The food was shoved into bins, cartons and bags and then handed to the
new worker, Hing Wong, 27, to be delivered on the rough streets of South
Jamaica.
Mr. Wong had been hired three days earlier to replace Huang Chen, 18,
who on the previous Friday night was killed by two teenagers when he
delivered food to them. The youths wanted money for Air Jordan sneakers,
the police said, and robbed Mr. Chen of all he had: $49 in delivery
money. They beat him in the head with a baseball bat and stabbed him
in the chest to avoid being identified, the police said. Then they used
his car to take his body to a park and dump it in a pond. They were
arrested hours later, the police said.
Mr. Wong, a friend of Mr. Chen's who had been working at a restaurant
in a safer section of Jamaica, said he knew Mr. Chen's father, Xing
Shou Chen, who owns Ming Garden. For this reason, he agreed to replace
Mr. Chen.
"My wife say, 'Deliver, no good, not safe,' " he explained
in broken English. "But I tell her, 'No problem. I know the area.
I take care of myself.' "
On Friday, Mr. Wong was concentrating only on three packages of steaming
food that were getting colder by the minute. Dressed in a white kitchen
smock and a black ski cap, he hopped into his Toyota, parked where Mr.

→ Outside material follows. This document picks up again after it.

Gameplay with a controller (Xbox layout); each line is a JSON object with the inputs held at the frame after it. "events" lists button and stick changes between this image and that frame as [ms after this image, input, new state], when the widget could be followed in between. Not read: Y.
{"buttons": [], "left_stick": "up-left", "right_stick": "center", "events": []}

Chen had parked his Lexus a week earlier.
Mr. Wong put the food on the passenger seat and squinted at the order
forms. There was a chicken dish bound for a block where homes have heavy
iron bars on their doors and windows. There was a spicy beef dish headed
for the South Jamaica Houses project. And there was a chicken and broccoli
dish to be taken to Rochdale Village, the sprawling apartment complex
in South Jamaica where Mr. Chen was killed.
Mr. Wong agreed to take the job despite the pleas of his wife and his
parents. Many restaurants in rough New York City neighborhoods refuse
to deliver. But certain Chinese takeout places, like Ming Garden, on
Guy R. Brewer Boulevard across from Rochdale Village, say they rely
on their delivery business to make a profit.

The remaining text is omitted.